Because in the real world, with real users, you must balance security and friction. If you have too much friction, users look for workarounds and your theoretical security increase becomes a real world security decrease.

For a real world example of this phenomenon, see forced arbitrary password changes (which are now universally discouraged). They are theoretically more secure, but study after study has proven that, in the real world, forced arbitrary password changes reduce organization-wide security.

Security requires a holistic approach. Users and their behaviors are part of that. Looking only at attack surface is a sure-fire way to make your users work against your security policies rather than with.

> You fundamentally misunderstand our program when you use the word plugin. These are built in features, not plugins. The features can be enabled as desired by the user and they come disabled by default. This change to not compile and ship these features in the base keepassxc package does nothing besides create angry (or confused) users.
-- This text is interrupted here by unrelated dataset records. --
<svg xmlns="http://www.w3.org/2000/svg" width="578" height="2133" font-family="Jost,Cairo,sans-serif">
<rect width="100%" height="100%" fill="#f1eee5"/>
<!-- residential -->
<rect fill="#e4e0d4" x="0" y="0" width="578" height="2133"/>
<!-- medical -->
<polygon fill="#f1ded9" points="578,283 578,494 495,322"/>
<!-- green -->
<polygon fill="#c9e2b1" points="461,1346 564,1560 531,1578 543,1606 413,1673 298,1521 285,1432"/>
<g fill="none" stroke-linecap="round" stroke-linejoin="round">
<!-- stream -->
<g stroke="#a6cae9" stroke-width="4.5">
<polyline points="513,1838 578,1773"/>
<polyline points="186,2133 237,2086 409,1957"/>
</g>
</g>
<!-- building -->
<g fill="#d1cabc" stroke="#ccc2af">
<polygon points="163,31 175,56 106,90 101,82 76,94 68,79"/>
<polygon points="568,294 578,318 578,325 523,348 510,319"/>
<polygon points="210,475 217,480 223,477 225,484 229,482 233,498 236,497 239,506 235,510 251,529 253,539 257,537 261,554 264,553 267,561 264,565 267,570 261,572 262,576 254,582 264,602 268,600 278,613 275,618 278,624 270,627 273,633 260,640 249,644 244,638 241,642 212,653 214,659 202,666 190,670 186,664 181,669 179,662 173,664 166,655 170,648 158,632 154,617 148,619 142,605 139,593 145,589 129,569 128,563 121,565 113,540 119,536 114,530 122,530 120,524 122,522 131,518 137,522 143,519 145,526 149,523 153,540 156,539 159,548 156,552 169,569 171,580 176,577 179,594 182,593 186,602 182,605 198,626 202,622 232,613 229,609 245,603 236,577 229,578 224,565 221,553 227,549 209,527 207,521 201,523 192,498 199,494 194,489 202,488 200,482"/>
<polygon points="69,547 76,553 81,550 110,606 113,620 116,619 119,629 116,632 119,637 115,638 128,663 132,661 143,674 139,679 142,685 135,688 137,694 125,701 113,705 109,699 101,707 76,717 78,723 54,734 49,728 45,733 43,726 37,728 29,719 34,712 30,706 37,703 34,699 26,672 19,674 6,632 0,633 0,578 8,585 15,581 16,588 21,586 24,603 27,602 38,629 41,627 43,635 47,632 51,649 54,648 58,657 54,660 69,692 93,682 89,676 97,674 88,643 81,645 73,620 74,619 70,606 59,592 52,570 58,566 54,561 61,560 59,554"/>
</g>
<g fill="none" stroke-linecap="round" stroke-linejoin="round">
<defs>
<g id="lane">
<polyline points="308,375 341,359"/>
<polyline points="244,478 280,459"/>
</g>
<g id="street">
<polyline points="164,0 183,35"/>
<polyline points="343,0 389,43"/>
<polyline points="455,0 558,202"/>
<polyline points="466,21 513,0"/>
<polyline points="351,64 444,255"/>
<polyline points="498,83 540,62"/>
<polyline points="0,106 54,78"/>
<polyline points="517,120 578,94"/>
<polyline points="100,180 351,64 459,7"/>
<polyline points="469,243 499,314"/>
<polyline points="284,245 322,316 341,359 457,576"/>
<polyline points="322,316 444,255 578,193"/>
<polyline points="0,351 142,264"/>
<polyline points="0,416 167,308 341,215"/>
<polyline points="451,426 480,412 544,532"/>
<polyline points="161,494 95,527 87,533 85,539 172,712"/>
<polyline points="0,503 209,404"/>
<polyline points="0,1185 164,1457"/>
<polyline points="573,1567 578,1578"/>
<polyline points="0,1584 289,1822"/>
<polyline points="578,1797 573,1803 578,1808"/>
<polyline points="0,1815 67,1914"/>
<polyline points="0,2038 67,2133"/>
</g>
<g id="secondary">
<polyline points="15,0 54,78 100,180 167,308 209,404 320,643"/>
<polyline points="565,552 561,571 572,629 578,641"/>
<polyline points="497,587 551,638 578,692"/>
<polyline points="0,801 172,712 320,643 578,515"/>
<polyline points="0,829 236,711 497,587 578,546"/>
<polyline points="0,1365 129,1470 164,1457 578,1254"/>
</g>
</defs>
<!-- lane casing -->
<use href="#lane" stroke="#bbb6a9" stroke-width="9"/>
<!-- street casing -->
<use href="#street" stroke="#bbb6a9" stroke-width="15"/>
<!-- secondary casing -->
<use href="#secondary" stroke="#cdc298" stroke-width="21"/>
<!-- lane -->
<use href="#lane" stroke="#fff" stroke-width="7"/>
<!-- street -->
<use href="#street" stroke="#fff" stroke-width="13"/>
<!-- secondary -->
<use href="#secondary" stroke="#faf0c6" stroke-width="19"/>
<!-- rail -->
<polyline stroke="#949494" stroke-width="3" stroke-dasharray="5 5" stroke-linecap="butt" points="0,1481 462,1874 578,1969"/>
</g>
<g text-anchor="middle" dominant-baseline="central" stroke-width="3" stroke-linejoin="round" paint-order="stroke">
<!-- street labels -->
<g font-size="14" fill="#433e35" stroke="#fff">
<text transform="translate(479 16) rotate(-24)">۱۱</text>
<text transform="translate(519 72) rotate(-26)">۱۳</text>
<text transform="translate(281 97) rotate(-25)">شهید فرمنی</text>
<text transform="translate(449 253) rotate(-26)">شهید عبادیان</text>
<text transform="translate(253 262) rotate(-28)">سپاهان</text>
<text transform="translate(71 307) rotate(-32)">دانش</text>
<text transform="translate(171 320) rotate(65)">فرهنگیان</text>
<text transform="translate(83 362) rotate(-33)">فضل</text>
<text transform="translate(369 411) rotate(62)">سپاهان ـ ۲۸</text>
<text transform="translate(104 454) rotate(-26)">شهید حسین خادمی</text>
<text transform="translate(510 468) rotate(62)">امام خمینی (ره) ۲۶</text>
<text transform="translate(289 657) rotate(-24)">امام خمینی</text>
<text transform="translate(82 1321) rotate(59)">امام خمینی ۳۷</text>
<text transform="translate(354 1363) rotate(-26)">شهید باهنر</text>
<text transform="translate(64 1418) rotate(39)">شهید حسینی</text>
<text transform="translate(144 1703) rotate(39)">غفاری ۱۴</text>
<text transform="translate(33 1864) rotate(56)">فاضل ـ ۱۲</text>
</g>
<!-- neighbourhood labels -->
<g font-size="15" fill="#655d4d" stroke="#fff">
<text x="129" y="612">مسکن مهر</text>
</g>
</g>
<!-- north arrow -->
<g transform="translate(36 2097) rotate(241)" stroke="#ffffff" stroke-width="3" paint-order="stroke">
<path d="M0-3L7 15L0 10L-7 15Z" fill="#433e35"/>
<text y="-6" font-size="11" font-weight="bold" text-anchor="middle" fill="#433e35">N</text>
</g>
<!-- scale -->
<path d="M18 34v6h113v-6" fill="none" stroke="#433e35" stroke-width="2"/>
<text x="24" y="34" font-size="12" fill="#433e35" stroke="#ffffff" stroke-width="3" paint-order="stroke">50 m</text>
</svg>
Because if it removes features many (perhaps even most) people use then that makes it less useful. And potentially insecure as people will stop using KeePassXC and replace it with "passw0rd123", because "I really need to get this done now, and not fuck about with KeePassXC not working". Is there even a message? Or any indication in the UI what's going on? I don't think there is.

Here's what should have happened if you really think that "keepassxc" package should install a minimal version: contact maintainers of KeePassXC, discuss best way to do this, maybe allow them some time to create better UX on this. Maybe create a PR or two. And then change your package. That Debian bug was 4 years old – it could have waited a month or two more.

You're also far too hung up on the word "plugin". That word has tons of meanings, and the original meaning of "something optional I can add (plug in) later on" doesn't really apply here.

No one was really friends with tom on myspace.